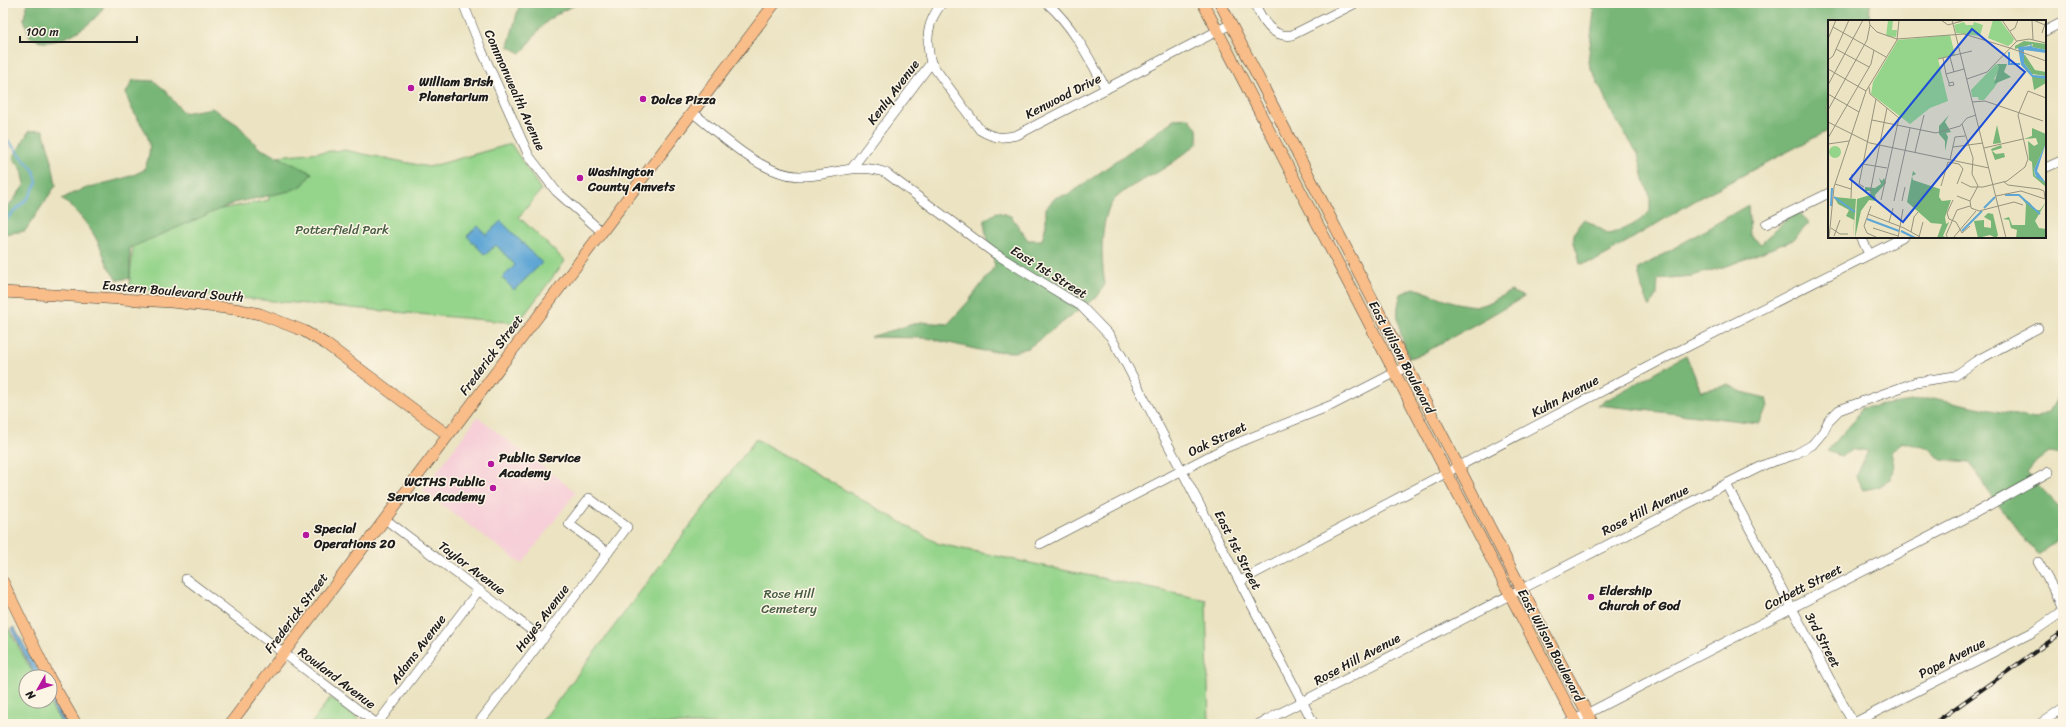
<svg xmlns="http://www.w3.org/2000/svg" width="2066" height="727" font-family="Sriracha,sans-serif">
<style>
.built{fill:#f6cfd8}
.green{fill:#95d48b;stroke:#587854}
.forest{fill:#78b677;stroke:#4a694a}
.water{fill:#5ea6d5;stroke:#3d6178}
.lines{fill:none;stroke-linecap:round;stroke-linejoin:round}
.stream{stroke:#5ea6d5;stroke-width:2.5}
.minor-casing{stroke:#3b3a35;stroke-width:10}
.major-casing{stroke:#3b3a35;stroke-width:12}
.minor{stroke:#fff;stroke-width:9}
.major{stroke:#f8bd89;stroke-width:11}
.rail-casing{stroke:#1c1c1c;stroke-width:4}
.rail{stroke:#fcf5e5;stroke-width:2.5;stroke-dasharray:8;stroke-linecap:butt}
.poi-dot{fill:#b5179e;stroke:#fcf5e5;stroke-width:1.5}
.labels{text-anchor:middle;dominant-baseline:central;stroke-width:3;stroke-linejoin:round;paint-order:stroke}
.poi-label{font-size:13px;font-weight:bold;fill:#1c1c1c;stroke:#fcf5e5;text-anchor:start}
.street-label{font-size:13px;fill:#1c1c1c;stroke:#fcf5e5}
.park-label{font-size:13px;fill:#465c43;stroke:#fcf5e5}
.inset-river{fill:none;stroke:#5ea6d5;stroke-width:2}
.inset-road{fill:none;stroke:#98937f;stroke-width:1}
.view{fill:#1d4ed8;fill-opacity:0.15;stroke:#1d4ed8;stroke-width:2}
.inset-edge{fill:none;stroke:#1c1c1c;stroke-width:2}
</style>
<rect width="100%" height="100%" fill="#fcf5e5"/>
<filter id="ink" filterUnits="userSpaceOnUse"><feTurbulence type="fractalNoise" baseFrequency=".025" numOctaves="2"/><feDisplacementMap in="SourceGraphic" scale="8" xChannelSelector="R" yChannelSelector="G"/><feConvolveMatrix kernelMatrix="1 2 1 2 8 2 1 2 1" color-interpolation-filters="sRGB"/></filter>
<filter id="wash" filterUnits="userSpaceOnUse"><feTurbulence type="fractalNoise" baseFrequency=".012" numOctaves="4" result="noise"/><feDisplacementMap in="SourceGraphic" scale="16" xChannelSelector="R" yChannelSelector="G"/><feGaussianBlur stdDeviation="0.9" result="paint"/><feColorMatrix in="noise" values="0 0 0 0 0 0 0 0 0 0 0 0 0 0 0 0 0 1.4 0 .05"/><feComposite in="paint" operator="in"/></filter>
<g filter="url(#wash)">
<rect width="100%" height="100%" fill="#ebe3c1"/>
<!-- built -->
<polygon class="built" points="477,417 576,492 522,564 423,491"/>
<!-- green -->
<g class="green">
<polygon points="511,144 541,190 519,217 565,261 518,323 129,288 135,225 269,200 265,157 344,150 429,167"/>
<polygon points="756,439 939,544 1206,600 1209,724 540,724"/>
<polygon points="3,619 35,677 26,677 26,701 48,701 62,724 3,724"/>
<polygon points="330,698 335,701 365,724 311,724"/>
</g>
<!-- forest -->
<g class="forest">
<path d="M27,3H105C99,22 64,43 44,42C40,42 34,38 30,37L24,19Z"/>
<path d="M520,3H582C567,7 549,17 539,30C532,37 529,45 521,53L508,46Z"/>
<polygon points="618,3 649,3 645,12"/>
<path d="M1589,3H1870L1869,21H1829V130L1701,197L1595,261L1580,264C1577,241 1565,241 1584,219L1609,234C1626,229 1638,224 1650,211V196L1645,183L1638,154L1614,117L1588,62L1594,12Z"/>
<path d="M133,80L154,81L165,90L183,113L212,108L238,125L259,148L312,173L303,185L290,191L234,203L130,248V278L117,280C106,267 105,256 98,242C89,225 77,211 62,199C87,183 118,184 144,170C161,132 134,126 126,93Z"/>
<path d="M1189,118L1197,129L1198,143C1188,151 1177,160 1166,167C1150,178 1128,185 1114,200C1099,218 1101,262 1105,284L1098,296L1028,348L1014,352L984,351L927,338L870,337L920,322L948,324L968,302L995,266L985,229V220L997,212L1011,216L1028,240H1042L1046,225V208L1056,197L1070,194L1175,119Z"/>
<polygon points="43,130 51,157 56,185 25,231 3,234 3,210 12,202 25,184 22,170 13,158 29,131"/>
<polygon points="1748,205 1750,235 1761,244 1786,219 1799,212 1809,223 1793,240 1727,266 1692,276 1658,279 1657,295 1650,307 1642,289 1638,269"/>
<path d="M1414,288C1433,294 1468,311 1486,304C1495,300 1503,295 1511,291L1524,297L1422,354L1409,358C1401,335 1393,318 1401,294Z"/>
<polygon points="1686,355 1701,391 1729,385 1742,392 1766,398 1768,407 1759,423 1598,405"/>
<polygon points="2063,388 2063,455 2048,453 2036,462 2027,473 2063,511 2062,538 2038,555 1990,494 1970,462 1941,460 1930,449 1902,442 1891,452 1894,466 1890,480 1878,487 1863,490 1856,477 1868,451 1854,449 1841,456 1827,451 1854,421 1862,408 1933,398 2035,419 2049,412"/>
</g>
<!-- water -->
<g class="water">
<polygon points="501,221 542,263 514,290 502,278 515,265 496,245 485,255 467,236 478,226 486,235"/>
<polygon points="14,627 42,677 36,677 11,629"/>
<polygon points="50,692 68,724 62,724 50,701"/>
</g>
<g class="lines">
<!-- stream -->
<polyline class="stream" points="3,135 34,171 37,182 29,197 3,222"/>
</g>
</g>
<g filter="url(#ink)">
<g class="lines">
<defs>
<g id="minor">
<polyline points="463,3 482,51 529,156 556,191 602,232"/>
<path d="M1047,3C1074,27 1089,58 1106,89"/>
<path d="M1254,3C1262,19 1272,39 1292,35L1356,3"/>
<polyline points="2045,31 2063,22"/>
<path d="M931,63L980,130C993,138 1002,139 1017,135L1231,24"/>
<path d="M692,112C721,135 761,175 799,176C829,177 857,161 886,173L994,253L1081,306L1110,336L1124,360L1314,724"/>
<path d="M852,168L931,63C925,39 927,22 942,3"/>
<polyline points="2045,168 2063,160"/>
<polyline points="1766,224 1829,193"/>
<polyline points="1861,237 1869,254"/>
<polyline points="1726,484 1853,723"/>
<polyline points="385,519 543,639"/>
<polyline points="1040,544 1225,448 1332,405 1408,366"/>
<polyline points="186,579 377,724"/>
<polyline points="1240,581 1663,359 1904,237"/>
<polyline points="377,724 479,590"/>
<path d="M478,724C528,658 578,593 627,527L589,498L569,524L608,553"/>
<polyline points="1259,724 1726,484 1766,464 1794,455 1812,445 1823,432 1829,420 1839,410 1916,382 1955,376 1976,361 2038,328"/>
<polyline points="1567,724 1964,519 2049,472"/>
<polyline points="1852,724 2033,632 2062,612 2053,588 2038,562"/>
<polyline points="2040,724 2063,708"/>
</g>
<g id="major">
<polyline points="1203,3 1577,724"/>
<polyline points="1220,3 1521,588 1593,724"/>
<polyline points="3,292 171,302 235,309 260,314 304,331 326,344 448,435"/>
<polyline points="3,582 49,677"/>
<polyline points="50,679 76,724"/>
<polyline points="230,724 775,3"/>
</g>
</defs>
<!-- minor casing -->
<use href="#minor" class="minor-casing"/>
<!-- major casing -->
<use href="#major" class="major-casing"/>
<!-- minor -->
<use href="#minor" class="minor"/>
<!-- major -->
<use href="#major" class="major"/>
<defs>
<polyline id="rail" points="1933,724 2063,632"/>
</defs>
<!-- rail casing -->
<use href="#rail" class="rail-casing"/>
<!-- rail -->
<use href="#rail" class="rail"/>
</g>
</g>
<!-- markers -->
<g class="poi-dot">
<circle cx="411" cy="88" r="4"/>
<circle cx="643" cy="99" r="4"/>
<circle cx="580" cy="178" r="4"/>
<circle cx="491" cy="464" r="4"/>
<circle cx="493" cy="488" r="4"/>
<circle cx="306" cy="535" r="4"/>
<circle cx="1591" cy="597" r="4"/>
</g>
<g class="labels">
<!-- poi labels -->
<g class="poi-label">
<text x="419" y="81">William Brish<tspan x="419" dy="15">Planetarium</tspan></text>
<text x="651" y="99">Dolce Pizza</text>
<text x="588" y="171">Washington<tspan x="588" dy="15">County Amvets</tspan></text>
<text x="499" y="457">Public Service<tspan x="499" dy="15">Academy</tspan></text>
<text x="485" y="481" text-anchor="end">WCTHS Public<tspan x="485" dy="15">Service Academy</tspan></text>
<text x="314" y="528">Special<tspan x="314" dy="15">Operations 20</tspan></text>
<text x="1599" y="590">Eldership<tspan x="1599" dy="15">Church of God</tspan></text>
</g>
<!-- street labels -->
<g class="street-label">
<text transform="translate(515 90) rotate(66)">Commonwealth Avenue</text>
<text transform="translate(893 92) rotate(-53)">Kenly Avenue</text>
<text transform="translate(1063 96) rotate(-27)">Kenwood Drive</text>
<text transform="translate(1049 272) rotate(32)">East 1st Street</text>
<text transform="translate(173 291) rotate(5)">Eastern Boulevard South</text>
<text transform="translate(491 355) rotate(-53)">Frederick Street</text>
<text transform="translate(1402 357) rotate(62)">East Wilson Boulevard</text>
<text transform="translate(1565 396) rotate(-28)">Kuhn Avenue</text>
<text transform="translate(1217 439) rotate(-26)">Oak Street</text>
<text transform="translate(1645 510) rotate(-27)">Rose Hill Avenue</text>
<text transform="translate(1238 550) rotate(63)">East 1st Street</text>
<text transform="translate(472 568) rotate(37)">Taylor Avenue</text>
<text transform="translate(1803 587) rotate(-27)">Corbett Street</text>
<text transform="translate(296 613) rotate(-53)">Frederick Street</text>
<text transform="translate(542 618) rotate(-53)">Hayes Avenue</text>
<text transform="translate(1823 640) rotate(62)">3rd Street</text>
<text transform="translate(1551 645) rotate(62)">East Wilson Boulevard</text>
<text transform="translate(418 649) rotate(-53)">Adams Avenue</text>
<text transform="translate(1952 658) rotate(-27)">Pope Avenue</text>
<text transform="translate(1357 659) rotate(-28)">Rose Hill Avenue</text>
<text transform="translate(337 678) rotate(37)">Rowland Avenue</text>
</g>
<!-- park labels -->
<g class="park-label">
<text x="342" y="229">Potterfield Park</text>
<text x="789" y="593">Rose Hill<tspan x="789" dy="15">Cemetery</tspan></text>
</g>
</g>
<!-- overview -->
<g transform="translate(1828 20)">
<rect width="218" height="218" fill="#ebe3c1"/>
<path d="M65,0L64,10H69L68,17L58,16L60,1ZM165,0H172L186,19L184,23L180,26L160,18ZM136,2L138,5H145L146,2L155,5L152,16L128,13L126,5ZM122,15L127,35L110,39L120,81L102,88L82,104L43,74L45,62L70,20ZM168,44L172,48L166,59L170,62L166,68L156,80H151L150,77H144L143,70ZM1 132a6 6 0 1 1 12 0a6 6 0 1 1-12 0Z" fill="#95d48b"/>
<path d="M196,21L218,24V30L204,27L205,24L187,29V26ZM194,34L197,35L207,50L218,52V56L204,54L196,43ZM169,44H179L176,52L183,57L166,64L171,47ZM212,57L218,59V63L206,70L204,57ZM121,95L117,102L123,112L118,113L120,117L117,131V121L111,114V106ZM169,105L173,123L165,124V123ZM204,108L218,114V123L206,150L207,156L218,163V167L205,156L204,142L201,140L200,121L206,126L210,124L208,118L196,119L204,116ZM173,125L174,128L164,131L168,134L176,133L177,137L167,140L163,129ZM85,151L88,154L84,156L85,160L112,169L111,177L114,181L123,180L117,197L118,204L121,202L115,216L119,218H109L114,204L103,203L79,182ZM51,158L54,161L56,158L58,163L47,175L48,181L41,180L33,191L27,218L29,179L42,175L43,171H37V167L47,168L53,164ZM6,177L28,179L25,218L26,200L18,196L21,190L10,184ZM193,177L202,183L207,190H212L218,182L207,201L211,208L218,209V218H188L189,210L183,208L181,200L175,199L181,197L184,205H197L198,184ZM160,193L165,194L170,215L168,218L162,215L150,218L146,201L156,200V207L163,208V201L156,197Z" fill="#78b677"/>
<path d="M203,23L204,27L218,30V33L196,30V43L205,55L218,56V59L204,57L193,45L190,27L202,26ZM218,123L209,151L218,163L208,157L206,150Z" fill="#5ea6d5"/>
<path class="inset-river" d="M181,32V44H192M177,175H191L212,194M6,177L27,192M3,186L4,168M156,188L167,177M39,199L71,211M73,211L87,218M134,211L154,191"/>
<path class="inset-road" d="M41,0L42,5L49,12L69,19M113,0L120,5L137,0M124,0L178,218M174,0L189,22M204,0L205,20M205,0L217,5M5,7L58,37M182,11L187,8L190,0M214,13L218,1M0,19L8,0M69,19L136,14L182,28M182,28L218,41M8,29L41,47M122,37L126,52M115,38L118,54L121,63V66L126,65L125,62L121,63M110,39L144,31M0,40L5,36L21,0M0,49L38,71M118,54L136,49M139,59L159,52L189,21L201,19L218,23M0,65L35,0M41,67L42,74L71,98L53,180M0,74L31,92M144,82L157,81L215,101M0,90L39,20L42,5M44,100L108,113L132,106L139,98L148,95M0,102L42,123L161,148M134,104L145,138L144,154L150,166L142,181L143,188L151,191L186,182L195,185M0,118L43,44L46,30M0,124L21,121M125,127L155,123M156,128L195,119M87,132L96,95M122,140L127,117L137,116M35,144L59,148M133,162L143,167H155L179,161L197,147L200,139L190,95L200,71L218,78M7,164L23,169M113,166L120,142L131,144L135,149L129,164M36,167L31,164L48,79M42,173L59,88M129,176L142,181M168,176L193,171L217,179L216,171L211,169L180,165L176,162M23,178L24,154M125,180L119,193L121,199L128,202L134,213L142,206M66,181L82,108M74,181L77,167M43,186L36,206L39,213L50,218M40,194L76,208L92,217M61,202L65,188M3,208L12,214H20M45,208L70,216M83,212L86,197L90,192M6,216L12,200M91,217L95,202M1,218L6,167L38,71L69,20L71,0M70,218L75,189M120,218L118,215L129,190L142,186M125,218L148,191"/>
<path class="view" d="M144,9L197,52L75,202L22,159Z"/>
<rect width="218" height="218" class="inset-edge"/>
</g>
<!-- margin -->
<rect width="2066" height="727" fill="none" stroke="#fcf5e5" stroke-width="16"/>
<!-- north arrow -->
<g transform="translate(38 689) rotate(231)"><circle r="19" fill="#fcf5e5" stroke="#a29e95"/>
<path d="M0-3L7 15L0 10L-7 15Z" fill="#b5179e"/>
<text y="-6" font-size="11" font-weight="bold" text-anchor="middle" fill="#1c1c1c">N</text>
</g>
<!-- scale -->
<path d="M20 36v6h117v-6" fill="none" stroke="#1c1c1c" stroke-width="2"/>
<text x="26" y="36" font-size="12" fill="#1c1c1c" stroke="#fcf5e5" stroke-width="3" paint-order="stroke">100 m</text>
</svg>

+--

**DIRECTIONS FOR THIS TASK:** Please copy every line of the data that carries the string "SourceGraphic".

**FINISHED EXERCISE:**
<filter id="ink" filterUnits="userSpaceOnUse"><feTurbulence type="fractalNoise" baseFrequency=".025" numOctaves="2"/><feDisplacementMap in="SourceGraphic" scale="8" xChannelSelector="R" yChannelSelector="G"/><feConvolveMatrix kernelMatrix="1 2 1 2 8 2 1 2 1" color-interpolation-filters="sRGB"/></filter>
<filter id="wash" filterUnits="userSpaceOnUse"><feTurbulence type="fractalNoise" baseFrequency=".012" numOctaves="4" result="noise"/><feDisplacementMap in="SourceGraphic" scale="16" xChannelSelector="R" yChannelSelector="G"/><feGaussianBlur stdDeviation="0.9" result="paint"/><feColorMatrix in="noise" values="0 0 0 0 0 0 0 0 0 0 0 0 0 0 0 0 0 1.4 0 .05"/><feComposite in="paint" operator="in"/></filter>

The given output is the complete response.